It will be colored concrete (chocolate) so it only seemed right to give it a seal to really make it pop even tho it is broomed. First time for everything...[/QUOTE]

That's completely different than, and I would probably use a solvent based acrylic enhancing sealer as well.

If you're going that far, why not think about using a seamless stone texture stamp on the entire thing, stripping the forms off when it's still plastic, and stamping the faces as well. You won't need the expensive liners then, but you will need some able bodies and a good plan........


----------



## TRUEPRO (Apr 10, 2012)

Im not going to stamp anything. But My newest concern is if some areas on the steps are "unfinishable" because if didnt pull the form fast enough, i would have to come back with some high strength filler. This works fine for standard color (grey) but how would i fill and voids when its all chocolate color? Guess i just have to time it perfect or be screwed?


----------



## Canarywood1 (May 5, 2012)

TRUEPRO said:


> Im not going to stamp anything. But My newest concern is if some areas on the steps are "unfinishable" because if didnt pull the form fast enough, i would have to come back with some high strength filler. This works fine for standard color (grey) but how would i fill and voids when its all chocolate color? Guess i just have to time it perfect or be screwed?


 


You have to pull the risers to finish them,so you may have to mix some grout to fill any honeycomb,and when you pull the rest of the forms,you will probably have to grout,unless your using a special form liner.


----------



## TRUEPRO (Apr 10, 2012)

Grout with Plant-mixed colored concrete? Not as if i can buy the same color at lowes to grout. Guess i will have to keep whats left in the shoot and add plenty of water to it/keep it in the air conditioning maybe?

> **Set of tasks**
1. Reproduce the concrete steps thread word for word, everything from "It will be colored" down to "a good plan........".
2. In the concrete steps thread, why does TRUEPRO think that filling voids in the steps would be a problem? Answer in one to three sentences.
The items that come next are material separate from the concrete steps thread.

> **Records provided**
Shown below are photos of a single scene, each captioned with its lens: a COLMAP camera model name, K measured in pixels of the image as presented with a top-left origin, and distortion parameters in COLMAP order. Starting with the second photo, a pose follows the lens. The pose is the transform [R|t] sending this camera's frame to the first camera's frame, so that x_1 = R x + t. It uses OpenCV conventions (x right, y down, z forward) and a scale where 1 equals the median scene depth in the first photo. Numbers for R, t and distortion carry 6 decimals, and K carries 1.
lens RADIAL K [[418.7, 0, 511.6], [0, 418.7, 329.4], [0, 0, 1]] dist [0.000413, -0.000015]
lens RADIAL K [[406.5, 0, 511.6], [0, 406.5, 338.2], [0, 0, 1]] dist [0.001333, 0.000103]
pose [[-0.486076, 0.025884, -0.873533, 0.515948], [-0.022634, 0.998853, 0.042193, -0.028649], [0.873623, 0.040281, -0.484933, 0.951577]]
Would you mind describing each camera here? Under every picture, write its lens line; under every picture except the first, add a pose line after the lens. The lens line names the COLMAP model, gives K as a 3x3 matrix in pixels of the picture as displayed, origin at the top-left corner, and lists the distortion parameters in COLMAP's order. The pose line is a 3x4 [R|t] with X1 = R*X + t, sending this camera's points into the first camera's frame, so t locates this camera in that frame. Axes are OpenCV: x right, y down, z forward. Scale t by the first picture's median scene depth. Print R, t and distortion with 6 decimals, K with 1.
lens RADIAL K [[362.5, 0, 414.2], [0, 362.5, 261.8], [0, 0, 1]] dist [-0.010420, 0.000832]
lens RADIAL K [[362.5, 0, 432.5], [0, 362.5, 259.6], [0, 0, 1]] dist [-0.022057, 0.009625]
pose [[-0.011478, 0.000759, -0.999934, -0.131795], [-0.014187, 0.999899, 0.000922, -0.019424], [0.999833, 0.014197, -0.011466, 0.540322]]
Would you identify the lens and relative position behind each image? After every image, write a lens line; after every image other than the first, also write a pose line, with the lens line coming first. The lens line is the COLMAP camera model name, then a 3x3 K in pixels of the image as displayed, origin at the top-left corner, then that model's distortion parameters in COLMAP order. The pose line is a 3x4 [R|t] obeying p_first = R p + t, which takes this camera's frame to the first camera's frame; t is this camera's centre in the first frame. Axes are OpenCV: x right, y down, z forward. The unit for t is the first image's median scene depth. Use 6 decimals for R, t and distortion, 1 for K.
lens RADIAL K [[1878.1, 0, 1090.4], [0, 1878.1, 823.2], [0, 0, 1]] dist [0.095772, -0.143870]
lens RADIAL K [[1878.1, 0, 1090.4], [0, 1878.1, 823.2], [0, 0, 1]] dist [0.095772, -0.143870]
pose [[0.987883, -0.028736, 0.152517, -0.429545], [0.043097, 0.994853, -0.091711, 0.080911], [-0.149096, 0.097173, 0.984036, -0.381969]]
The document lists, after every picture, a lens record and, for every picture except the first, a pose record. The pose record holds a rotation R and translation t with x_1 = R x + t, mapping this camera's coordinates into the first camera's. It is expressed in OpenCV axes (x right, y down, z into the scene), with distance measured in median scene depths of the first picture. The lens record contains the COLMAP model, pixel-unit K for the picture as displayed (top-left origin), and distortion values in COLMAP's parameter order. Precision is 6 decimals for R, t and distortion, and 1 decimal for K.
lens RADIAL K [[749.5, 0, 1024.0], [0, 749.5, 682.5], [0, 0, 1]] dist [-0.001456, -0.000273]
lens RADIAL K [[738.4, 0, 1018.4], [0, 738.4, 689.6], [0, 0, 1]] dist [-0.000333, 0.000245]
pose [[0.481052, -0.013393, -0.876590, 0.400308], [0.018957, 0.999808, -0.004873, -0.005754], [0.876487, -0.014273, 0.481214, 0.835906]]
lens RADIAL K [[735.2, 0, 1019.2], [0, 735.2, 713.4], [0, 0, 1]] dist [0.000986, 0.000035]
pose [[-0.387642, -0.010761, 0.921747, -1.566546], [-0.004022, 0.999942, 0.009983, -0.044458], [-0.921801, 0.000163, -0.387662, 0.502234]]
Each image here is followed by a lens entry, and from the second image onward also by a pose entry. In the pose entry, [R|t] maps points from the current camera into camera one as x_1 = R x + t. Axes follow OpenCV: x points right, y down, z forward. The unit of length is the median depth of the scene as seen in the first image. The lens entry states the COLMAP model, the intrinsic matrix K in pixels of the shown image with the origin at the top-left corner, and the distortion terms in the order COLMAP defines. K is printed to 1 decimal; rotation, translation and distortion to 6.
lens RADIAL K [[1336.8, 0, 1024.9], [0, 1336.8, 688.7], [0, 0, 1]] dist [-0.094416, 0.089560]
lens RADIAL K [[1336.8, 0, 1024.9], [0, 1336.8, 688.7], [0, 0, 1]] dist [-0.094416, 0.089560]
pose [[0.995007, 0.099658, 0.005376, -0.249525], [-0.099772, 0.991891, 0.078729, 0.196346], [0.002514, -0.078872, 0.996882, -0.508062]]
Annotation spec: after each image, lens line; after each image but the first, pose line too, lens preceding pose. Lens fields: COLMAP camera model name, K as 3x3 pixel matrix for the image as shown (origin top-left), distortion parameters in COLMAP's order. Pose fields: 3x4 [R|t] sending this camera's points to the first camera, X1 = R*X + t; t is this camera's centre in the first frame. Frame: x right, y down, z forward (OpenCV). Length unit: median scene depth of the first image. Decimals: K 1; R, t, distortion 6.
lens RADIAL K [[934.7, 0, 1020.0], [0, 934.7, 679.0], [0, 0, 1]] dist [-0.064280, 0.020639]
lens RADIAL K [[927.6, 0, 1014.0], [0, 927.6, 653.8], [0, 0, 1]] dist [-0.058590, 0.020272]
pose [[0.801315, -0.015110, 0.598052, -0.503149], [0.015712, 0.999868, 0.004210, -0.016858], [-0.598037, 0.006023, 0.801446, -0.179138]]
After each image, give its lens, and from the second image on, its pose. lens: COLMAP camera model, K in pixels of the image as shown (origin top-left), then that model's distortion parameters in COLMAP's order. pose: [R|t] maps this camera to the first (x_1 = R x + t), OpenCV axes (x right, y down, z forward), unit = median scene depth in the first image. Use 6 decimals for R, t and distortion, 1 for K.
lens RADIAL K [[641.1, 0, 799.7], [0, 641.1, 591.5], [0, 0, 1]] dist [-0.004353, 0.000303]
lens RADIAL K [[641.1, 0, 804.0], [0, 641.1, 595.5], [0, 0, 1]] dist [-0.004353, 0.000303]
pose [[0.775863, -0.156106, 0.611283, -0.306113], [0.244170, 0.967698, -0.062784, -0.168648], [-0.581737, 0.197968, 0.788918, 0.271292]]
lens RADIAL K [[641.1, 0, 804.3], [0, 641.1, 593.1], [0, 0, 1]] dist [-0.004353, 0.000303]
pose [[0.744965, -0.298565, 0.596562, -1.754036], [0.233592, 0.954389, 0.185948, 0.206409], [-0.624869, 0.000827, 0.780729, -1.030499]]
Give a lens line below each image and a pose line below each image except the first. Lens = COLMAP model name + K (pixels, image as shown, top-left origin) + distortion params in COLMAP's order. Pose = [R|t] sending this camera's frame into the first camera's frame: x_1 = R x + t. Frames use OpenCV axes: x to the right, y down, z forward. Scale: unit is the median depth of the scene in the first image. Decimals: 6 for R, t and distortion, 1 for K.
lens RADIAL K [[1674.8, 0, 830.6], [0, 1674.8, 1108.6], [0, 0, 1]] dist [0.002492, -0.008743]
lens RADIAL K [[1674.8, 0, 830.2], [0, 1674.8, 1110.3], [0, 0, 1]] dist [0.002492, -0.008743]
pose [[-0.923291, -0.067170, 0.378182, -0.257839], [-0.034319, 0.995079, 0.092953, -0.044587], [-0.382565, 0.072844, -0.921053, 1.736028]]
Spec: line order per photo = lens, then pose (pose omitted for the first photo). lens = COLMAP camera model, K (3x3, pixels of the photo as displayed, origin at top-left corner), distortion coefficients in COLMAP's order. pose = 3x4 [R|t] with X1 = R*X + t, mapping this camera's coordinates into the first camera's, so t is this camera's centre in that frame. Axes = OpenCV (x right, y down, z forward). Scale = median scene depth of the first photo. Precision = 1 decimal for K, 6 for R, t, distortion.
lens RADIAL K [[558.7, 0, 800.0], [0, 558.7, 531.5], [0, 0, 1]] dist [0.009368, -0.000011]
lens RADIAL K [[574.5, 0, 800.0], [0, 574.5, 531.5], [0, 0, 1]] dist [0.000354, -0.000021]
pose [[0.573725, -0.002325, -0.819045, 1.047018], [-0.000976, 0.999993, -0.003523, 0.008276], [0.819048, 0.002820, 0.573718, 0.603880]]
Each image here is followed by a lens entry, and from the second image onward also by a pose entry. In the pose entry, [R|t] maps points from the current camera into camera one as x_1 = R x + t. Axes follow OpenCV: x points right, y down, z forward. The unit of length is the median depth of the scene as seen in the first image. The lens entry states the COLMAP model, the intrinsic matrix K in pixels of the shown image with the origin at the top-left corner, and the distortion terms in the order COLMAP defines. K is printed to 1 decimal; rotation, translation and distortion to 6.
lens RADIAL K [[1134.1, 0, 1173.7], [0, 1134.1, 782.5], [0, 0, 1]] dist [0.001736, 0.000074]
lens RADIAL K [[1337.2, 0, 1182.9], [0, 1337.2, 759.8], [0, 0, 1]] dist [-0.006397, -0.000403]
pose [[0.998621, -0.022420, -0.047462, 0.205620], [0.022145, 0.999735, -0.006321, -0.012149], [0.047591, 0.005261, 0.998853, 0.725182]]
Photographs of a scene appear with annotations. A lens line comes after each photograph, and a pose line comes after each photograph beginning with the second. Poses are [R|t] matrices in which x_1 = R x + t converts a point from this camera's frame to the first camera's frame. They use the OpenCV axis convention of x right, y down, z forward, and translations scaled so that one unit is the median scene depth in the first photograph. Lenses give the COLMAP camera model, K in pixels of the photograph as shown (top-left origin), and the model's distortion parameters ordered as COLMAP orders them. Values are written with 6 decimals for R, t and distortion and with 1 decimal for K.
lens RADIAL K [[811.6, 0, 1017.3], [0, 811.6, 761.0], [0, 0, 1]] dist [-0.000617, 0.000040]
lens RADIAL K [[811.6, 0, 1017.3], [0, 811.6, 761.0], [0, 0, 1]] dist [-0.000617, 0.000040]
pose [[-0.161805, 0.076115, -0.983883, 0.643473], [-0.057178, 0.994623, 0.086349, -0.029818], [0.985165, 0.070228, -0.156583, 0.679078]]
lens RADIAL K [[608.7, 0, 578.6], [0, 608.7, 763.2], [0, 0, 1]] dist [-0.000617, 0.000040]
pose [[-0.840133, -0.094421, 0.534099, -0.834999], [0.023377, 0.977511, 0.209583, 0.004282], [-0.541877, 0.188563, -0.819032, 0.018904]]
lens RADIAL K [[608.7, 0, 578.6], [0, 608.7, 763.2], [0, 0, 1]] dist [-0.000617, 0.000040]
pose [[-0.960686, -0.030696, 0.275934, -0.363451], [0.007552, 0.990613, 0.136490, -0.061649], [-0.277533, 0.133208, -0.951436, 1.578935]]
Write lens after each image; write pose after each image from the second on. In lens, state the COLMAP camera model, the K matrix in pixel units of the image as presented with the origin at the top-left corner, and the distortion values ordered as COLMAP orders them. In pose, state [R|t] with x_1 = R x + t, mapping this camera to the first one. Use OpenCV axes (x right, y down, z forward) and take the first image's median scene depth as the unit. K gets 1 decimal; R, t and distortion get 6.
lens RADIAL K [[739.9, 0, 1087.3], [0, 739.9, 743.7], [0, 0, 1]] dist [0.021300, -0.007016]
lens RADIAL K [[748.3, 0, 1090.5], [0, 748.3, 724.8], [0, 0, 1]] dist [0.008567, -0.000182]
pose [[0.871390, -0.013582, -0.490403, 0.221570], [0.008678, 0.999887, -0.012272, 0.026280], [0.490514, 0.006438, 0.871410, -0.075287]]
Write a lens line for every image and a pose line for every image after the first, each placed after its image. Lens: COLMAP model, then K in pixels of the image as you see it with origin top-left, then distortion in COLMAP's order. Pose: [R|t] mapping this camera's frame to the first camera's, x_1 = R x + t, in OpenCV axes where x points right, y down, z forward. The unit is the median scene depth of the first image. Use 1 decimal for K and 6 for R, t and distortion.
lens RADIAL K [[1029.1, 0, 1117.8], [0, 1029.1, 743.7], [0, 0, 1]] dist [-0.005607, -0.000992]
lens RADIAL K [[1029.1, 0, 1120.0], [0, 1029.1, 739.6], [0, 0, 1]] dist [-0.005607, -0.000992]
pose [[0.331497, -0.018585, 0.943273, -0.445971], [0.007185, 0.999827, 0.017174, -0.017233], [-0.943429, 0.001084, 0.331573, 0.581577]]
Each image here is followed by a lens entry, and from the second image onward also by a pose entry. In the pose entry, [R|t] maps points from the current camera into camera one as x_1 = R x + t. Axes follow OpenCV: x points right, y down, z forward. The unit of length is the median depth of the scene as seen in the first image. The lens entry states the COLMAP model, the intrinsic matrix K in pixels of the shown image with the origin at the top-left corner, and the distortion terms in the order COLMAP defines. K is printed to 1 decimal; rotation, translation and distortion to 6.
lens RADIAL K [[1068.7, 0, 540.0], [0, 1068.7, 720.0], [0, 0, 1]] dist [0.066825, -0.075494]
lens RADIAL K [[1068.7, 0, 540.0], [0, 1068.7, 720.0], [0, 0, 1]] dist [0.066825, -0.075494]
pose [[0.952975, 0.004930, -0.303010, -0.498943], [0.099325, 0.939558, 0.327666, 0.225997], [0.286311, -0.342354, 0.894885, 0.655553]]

> **Expected outputs**
1.
It will be colored concrete (chocolate) so it only seemed right to give it a seal to really make it pop even tho it is broomed. First time for everything...[/QUOTE]

That's completely different than, and I would probably use a solvent based acrylic enhancing sealer as well.

If you're going that far, why not think about using a seamless stone texture stamp on the entire thing, stripping the forms off when it's still plastic, and stamping the faces as well. You won't need the expensive liners then, but you will need some able bodies and a good plan........

2. High strength filler works fine for standard grey concrete, but these steps will be chocolate-colored throughout. The concrete is plant-mixed and colored, and TRUEPRO can't buy the same color at Lowes to grout with.